Document excerpt
******
A new study comparing 100,000 people to AI models like GPT-4 found that AI now matches or exceeds average human performance on certain creativity tests. However, the research also confirmed that the most creative humans still significantly outperform even the best AI systems.
📈 PRODUCTION MASTERY
A growing number of brands are extending payment terms for creators and freelancers well beyond the typical 30 days. Talent agencies report seeing more Net-60 and Net-90 windows, creating unsustainable cash flow challenges for independent creative businesses.
A coalition of music publishers including UMG and Concord has filed a new $3 billion lawsuit against AI firm Anthropic. The suit alleges the company used pirated lyrics from over 20,000 songs to train its Claude models, escalating the legal fight over copyrighted training data.
🎭 CREATOR ECONOMY
Wikipedia has signed commercial deals with major AI companies including Meta, Microsoft, and Amazon. The agreements require them to pay for high-volume API access to its content for training models, a shift from the previous era of free, large-scale data scraping.
Apple will require all Patreon subscriptions made through the iOS app to use its in-app purchase system by November 1, 2026. The change means Apple will take a 15-30% commission, forcing creators to either absorb the fee or raise their prices on iOS.
******
Problem description
In the news roundup, by what date must Patreon subscriptions made through the iOS app use Apple's in-app purchase system?
******
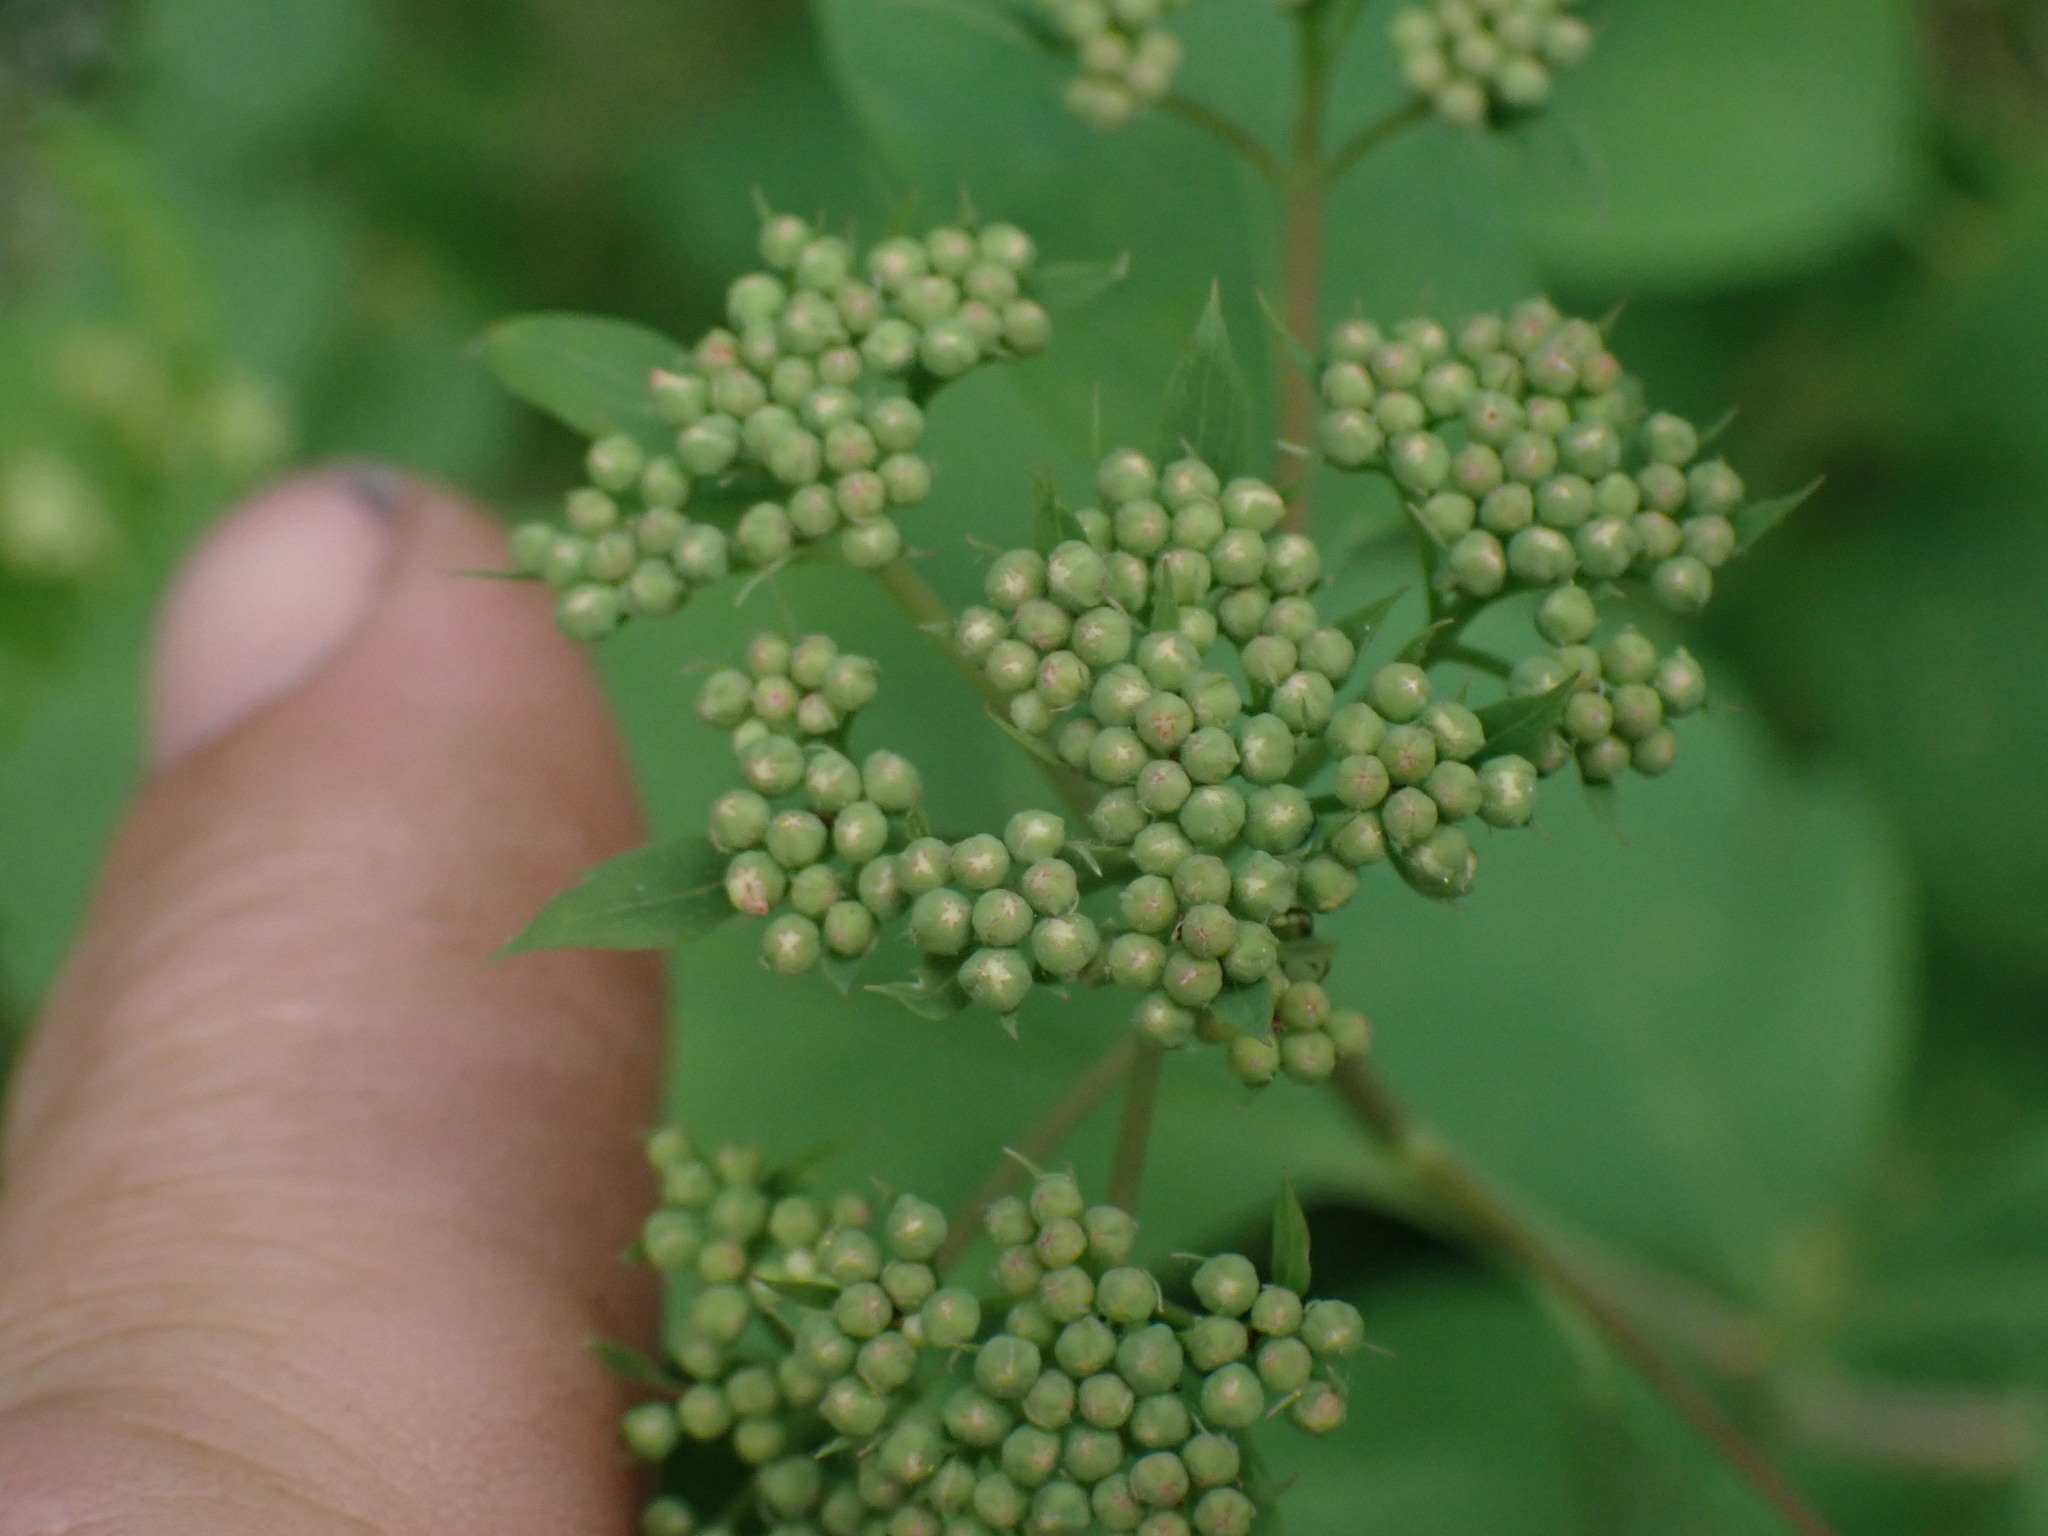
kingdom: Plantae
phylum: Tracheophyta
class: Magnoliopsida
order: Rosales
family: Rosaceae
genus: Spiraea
******
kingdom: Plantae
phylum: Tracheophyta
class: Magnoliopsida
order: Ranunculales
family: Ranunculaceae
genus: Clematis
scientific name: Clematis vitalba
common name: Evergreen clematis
******
Output for this task
November 1, 2026.